• **Reading passage**
○ ○ ○

Memphis' McVean enters Holcomb Health legal tussle

[May 17 - 3:06 p.m.] 

The newest twist in the battle over rights to a magical magnet technology has a well-known Memphis businessman taking on prolific Nashville inventor, pediatrician and neurologist Robert Holcomb in court.

Charles McVean of Memphis-based McVean Trading & Investments, one of the nation’s largest cattle brokers, has sued Vanderbilt University’s Dr. Holcomb in an effort to recover the $3.5 million investment he made between 1992 and 1995 in Dr. Holcomb’s technology that purportedly alters qualities of food through interaction between water and magnets.

McVean’s complaint in the Memphis Chancery Court comes on the heels of a lawsuit filed in federal bankruptcy court here in March by a group of investors behind Holcomb Healthcare Services (HHCS). While HHCS claimed rights to Dr. Holcomb’s technology as it pertains to the healing powers of magnets, McVean asked the Memphis court in his lawsuit to transfer HHCS’ ownership stake to him.

The new filing extends the list of investors who claim to have fared poorly in their dealings with Dr. Holcomb, who has been involved in the development and funding of numerous ventures.

NashvillePost.com understands that Dr. Holcomb is currently working on a technology that reduces emissions in motor vehicles, while traveling between laboratories in Alabama, offices in New York and New Zealand.

His spokesman Paul Touchton told NashvillePost.com on Friday that “we have not been served” papers and that he believes the technologies mentioned in McVean’s lawsuit differ from those currently under development.

While HHCS is not a defendant in McVean’s complaint, it alleges that HHCS co-founder John Townsend of Memphis, a college acquaintance of McVean, conspired with Dr. Holcomb to defraud McVean of his investment.

McVean claimed that he had hired Townsend in 1992 to work on water- and food-related ventures, but unbeknownst to McVean, Townsend became interested in having a stake of his own in Dr. Holcomb’s scientific projects.

Townsend’s spokesman Van Morgan, interim executive director of the University of North Alabama Foundation, said HHCS was aware that McVean’s claim was based on his prior investment in Holcomb-related ventures. “We have initiated discussions with his lawyers to determine the validity of hisclaims.”

○ ○ ○

• **Problem to work on**
Continue the news article about Charles McVean's lawsuit against Robert Holcomb, picking up after its last sentence. The data that come next have no connection to the article.

• **Dataset content**
○ ○ ○

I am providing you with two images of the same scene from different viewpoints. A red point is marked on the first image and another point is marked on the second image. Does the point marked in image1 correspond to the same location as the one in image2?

○ ○ ○

• **Task result**
In the complaint, McVean claims he was deceived by Townsend and Dr. Holcomb, who allegedly convinced McVean that the food enhancing technology was ready to be commercialized, while in fact it was not. According to the complaint, the duo intended to use McVean’s investment for developing the MagnaBlock technology, which involves magnets and water to alleviate physical pain in humans, in which technology McVean didn’t have interest.

However, the complaint alleges that all subsequent incarnations of Dr. Holcomb’s work are related to the technology in which McVean had initially invested in 1992.

Among other unusual details of the lawsuit, McVean alleged that in 1994, Dr. Holcomb tried to demonstrate to McDonald’s Corp. his technology’s ability to increase the size of hamburger buns.

The lawsuit mentions also that in 2001, Dr. Holcomb “tapped the support of Vanderbilt University, through key employees Dr. Harry Jacobson and Mr. George M. “Mick” Stadler to assist in exploiting the charged particle technology.” The lawsuit claims also that Holcomb, Vanderbilt University Technology Center and various other individuals affiliated with the university share the ownership of that technology in companies domiciled in the Isle of Man. A Vanderbilt University spokesman declined to comment on the matter to NashvillePost.com.

Attorney Paul Ney of Nashville law firm Trauger, Ney & Tuke represents McVean. The defendants have not yet filed a response to the complaint.